**WORK TO COMPLETE**
Take from the listing each line that has the string "most".
◇ ◇ ◇ ◇ ◇
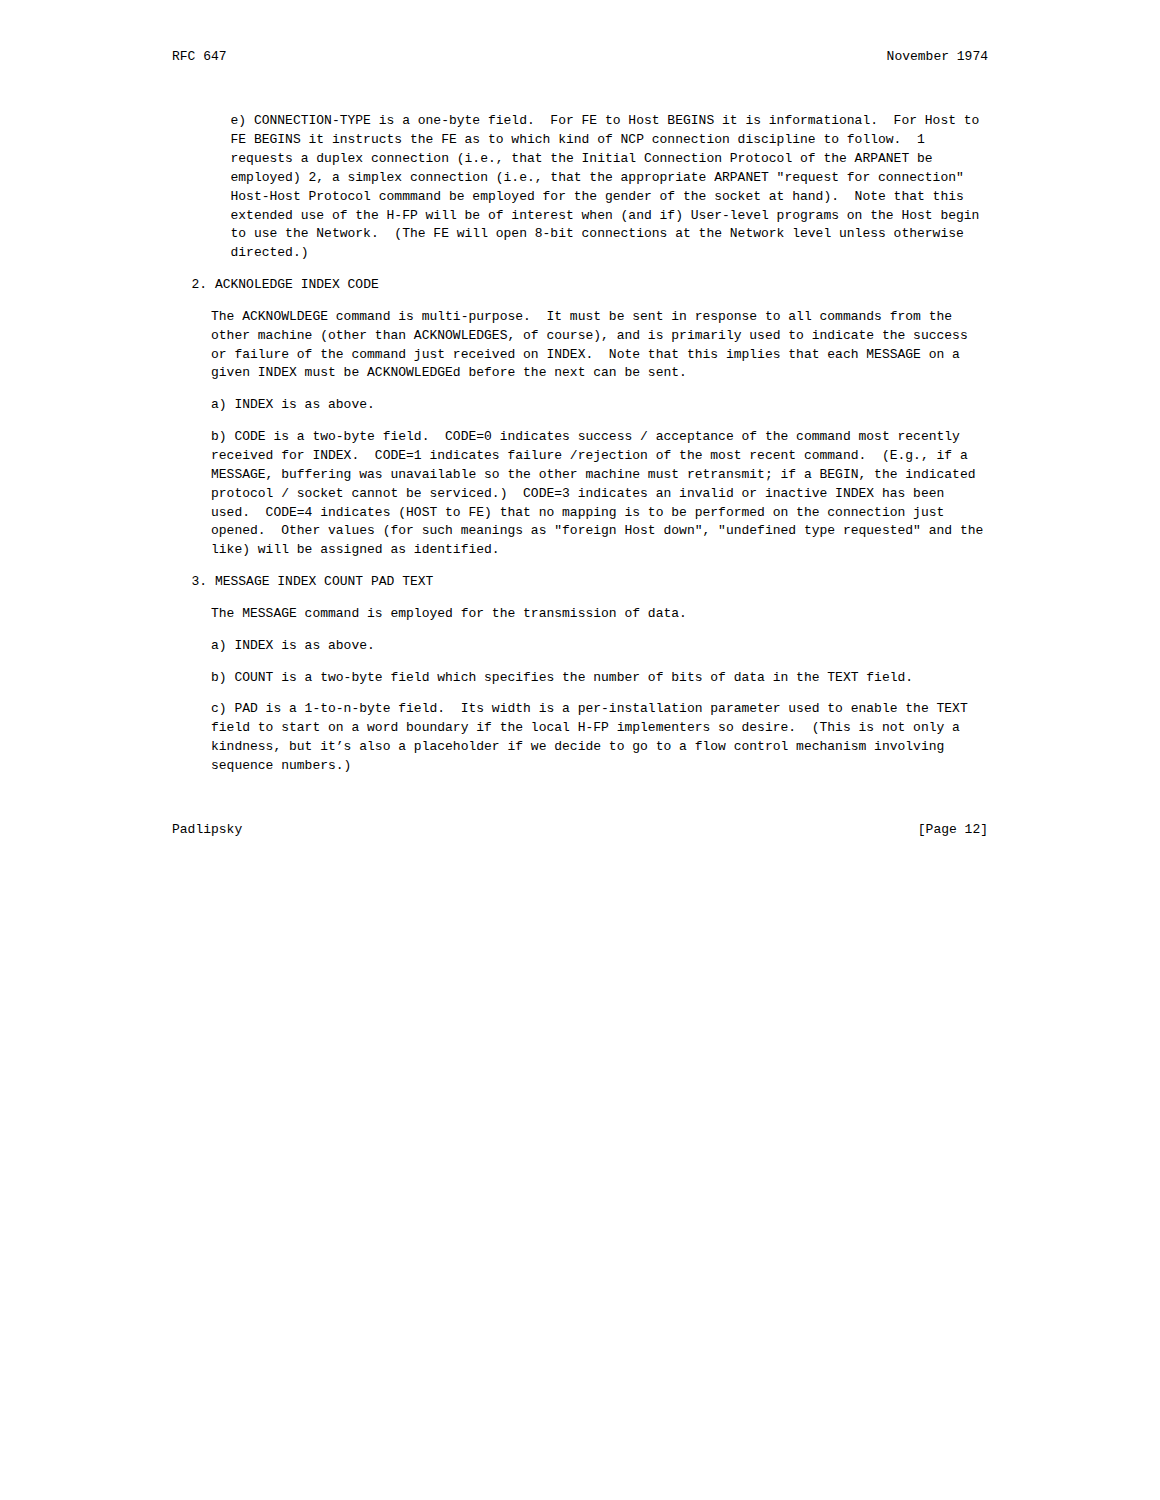RFC 647 November 1974
e) CONNECTION-TYPE is a one-byte field. For FE to Host BEGINS it is informational. For Host to FE BEGINS it instructs the FE as to which kind of NCP connection discipline to follow. 1 requests a duplex connection (i.e., that the Initial Connection Protocol of the ARPANET be employed) 2, a simplex connection (i.e., that the appropriate ARPANET "request for connection" Host-Host Protocol commmand be employed for the gender of the socket at hand). Note that this extended use of the H-FP will be of interest when (and if) User-level programs on the Host begin to use the Network. (The FE will open 8-bit connections at the Network level unless otherwise directed.)
2. ACKNOLEDGE INDEX CODE
The ACKNOWLDEGE command is multi-purpose. It must be sent in response to all commands from the other machine (other than ACKNOWLEDGES, of course), and is primarily used to indicate the success or failure of the command just received on INDEX. Note that this implies that each MESSAGE on a given INDEX must be ACKNOWLEDGEd before the next can be sent.
a) INDEX is as above.
b) CODE is a two-byte field. CODE=0 indicates success / acceptance of the command most recently received for INDEX. CODE=1 indicates failure /rejection of the most recent command. (E.g., if a MESSAGE, buffering was unavailable so the other machine must retransmit; if a BEGIN, the indicated protocol / socket cannot be serviced.) CODE=3 indicates an invalid or inactive INDEX has been used. CODE=4 indicates (HOST to FE) that no mapping is to be performed on the connection just opened. Other values (for such meanings as "foreign Host down", "undefined type requested" and the like) will be assigned as identified.
3. MESSAGE INDEX COUNT PAD TEXT
The MESSAGE command is employed for the transmission of data.
a) INDEX is as above.
b) COUNT is a two-byte field which specifies the number of bits of data in the TEXT field.
c) PAD is a 1-to-n-byte field. Its width is a per-installation parameter used to enable the TEXT field to start on a word boundary if the local H-FP implementers so desire. (This is not only a kindness, but it’s also a placeholder if we decide to go to a flow control mechanism involving sequence numbers.)
Padlipsky [Page 12]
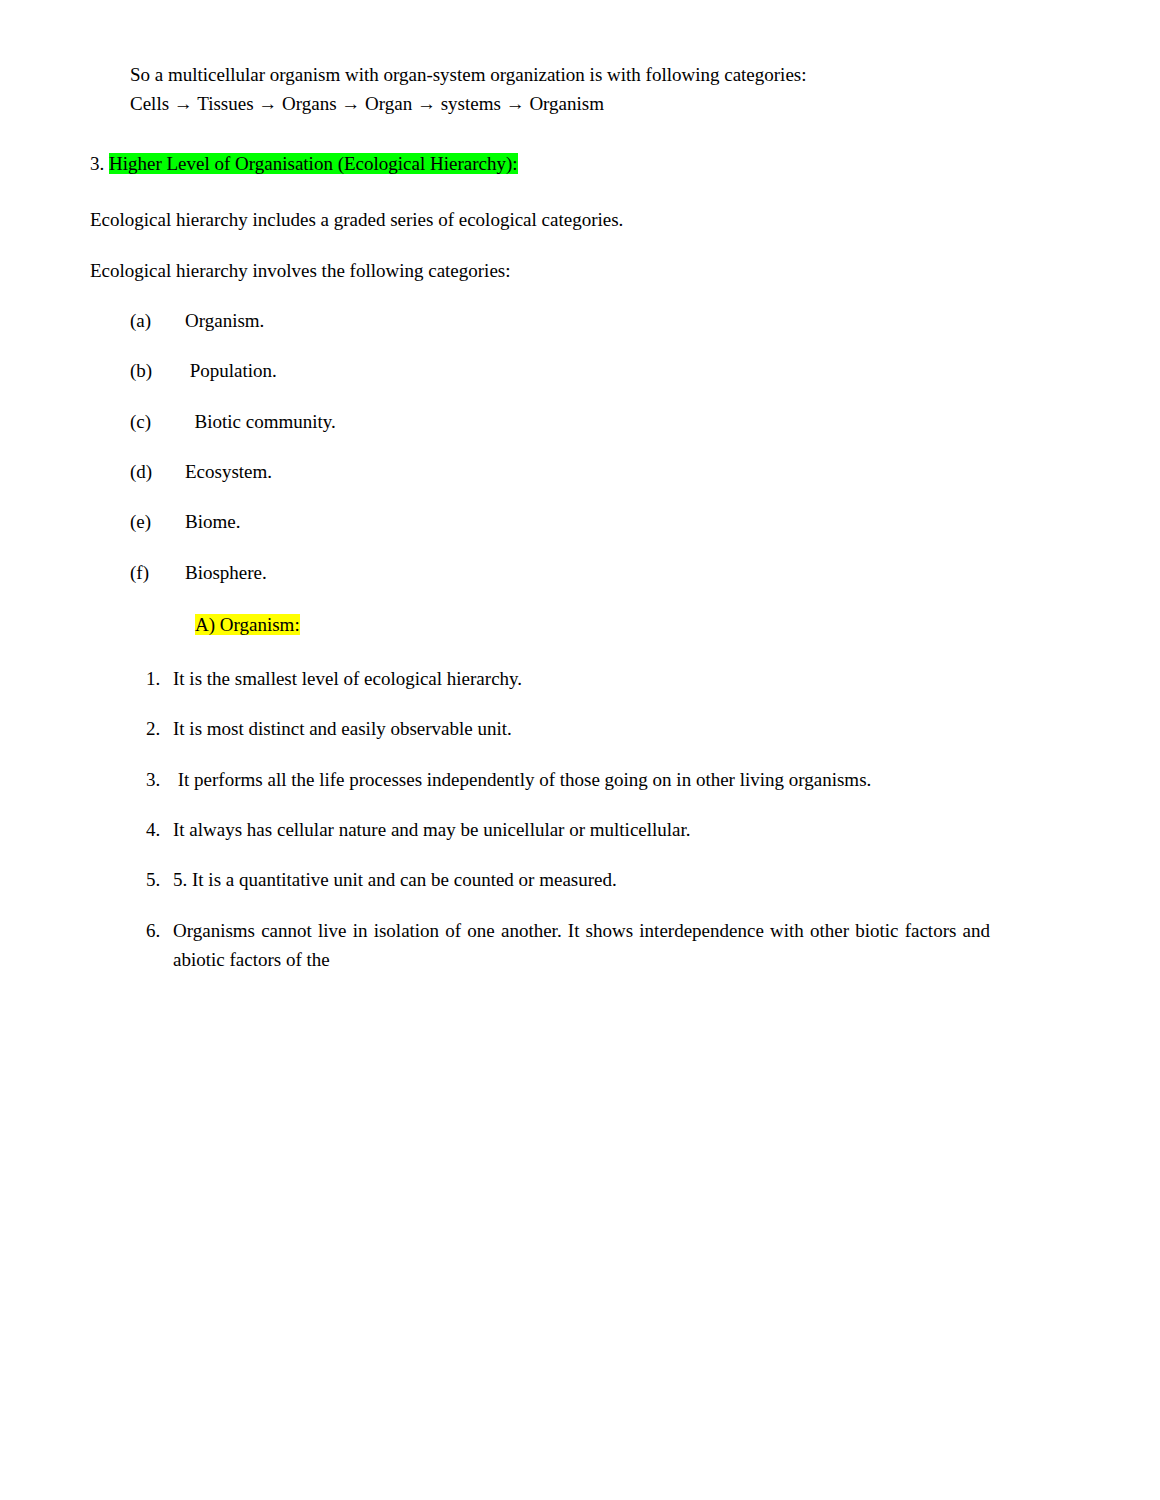So a multicellular organism with organ-system organization is with following categories:
Cells → Tissues → Organs → Organ → systems → Organism
3. Higher Level of Organisation (Ecological Hierarchy):
Ecological hierarchy includes a graded series of ecological categories.
Ecological hierarchy involves the following categories:
(a) Organism.
(b) Population.
(c) Biotic community.
(d) Ecosystem.
(e) Biome.
(f) Biosphere.
A) Organism:
It is the smallest level of ecological hierarchy.
It is most distinct and easily observable unit.
It performs all the life processes independently of those going on in other living organisms.
It always has cellular nature and may be unicellular or multicellular.
5. It is a quantitative unit and can be counted or measured.
Organisms cannot live in isolation of one another. It shows interdependence with other biotic factors and abiotic factors of the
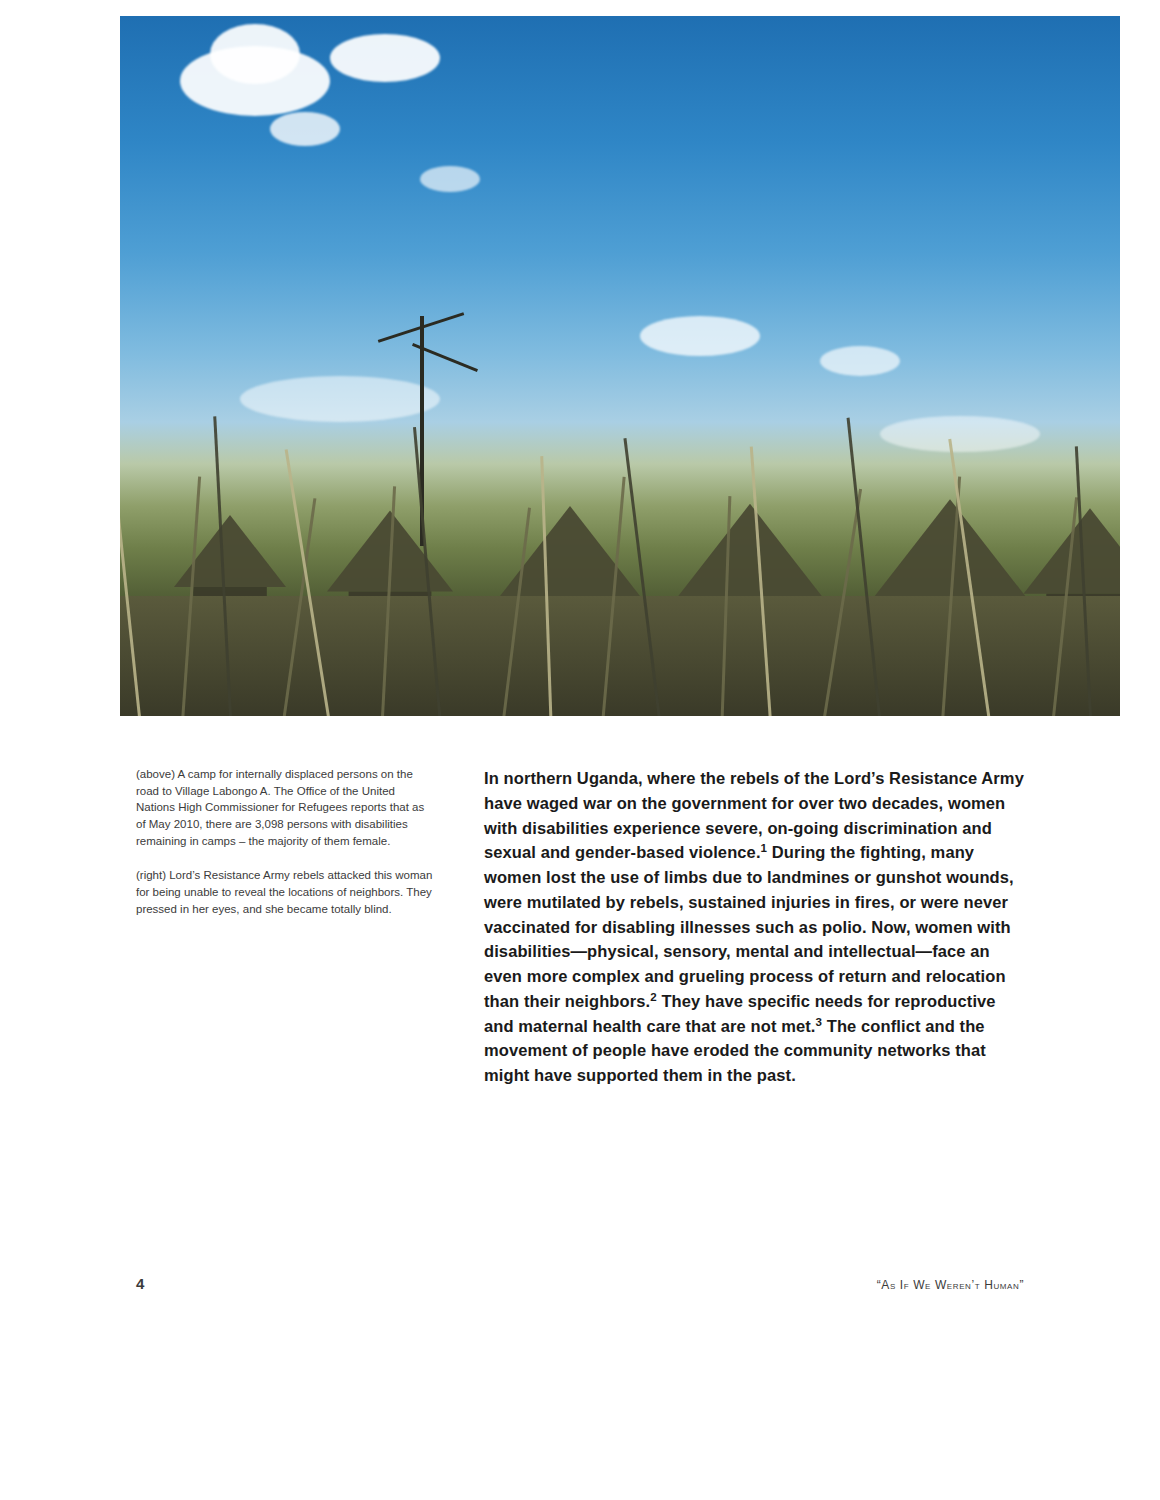(above) A camp for internally displaced persons on the road to Village Labongo A. The Office of the United Nations High Commissioner for Refugees reports that as of May 2010, there are 3,098 persons with disabilities remaining in camps – the majority of them female.
(right) Lord’s Resistance Army rebels attacked this woman for being unable to reveal the locations of neighbors. They pressed in her eyes, and she became totally blind.
In northern Uganda, where the rebels of the Lord’s Resistance Army have waged war on the government for over two decades, women with disabilities experience severe, on-going discrimination and sexual and gender-based violence.1 During the fighting, many women lost the use of limbs due to landmines or gunshot wounds, were mutilated by rebels, sustained injuries in fires, or were never vaccinated for disabling illnesses such as polio. Now, women with disabilities—physical, sensory, mental and intellectual—face an even more complex and grueling process of return and relocation than their neighbors.2 They have specific needs for reproductive and maternal health care that are not met.3 The conflict and the movement of people have eroded the community networks that might have supported them in the past.
4 “As If We Weren’t Human”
◇ ◇ ◇ ◇ ◇
**FINISHED TASK**
b) CODE is a two-byte field. CODE=0 indicates success / acceptance of the command most recently received for INDEX. CODE=1 indicates failure /rejection of the most recent command. (E.g., if a MESSAGE, buffering was unavailable so the other machine must retransmit; if a BEGIN, the indicated protocol / socket cannot be serviced.) CODE=3 indicates an invalid or inactive INDEX has been used. CODE=4 indicates (HOST to FE) that no mapping is to be performed on the connection just opened. Other values (for such meanings as "foreign Host down", "undefined type requested" and the like) will be assigned as identified.
It is most distinct and easily observable unit.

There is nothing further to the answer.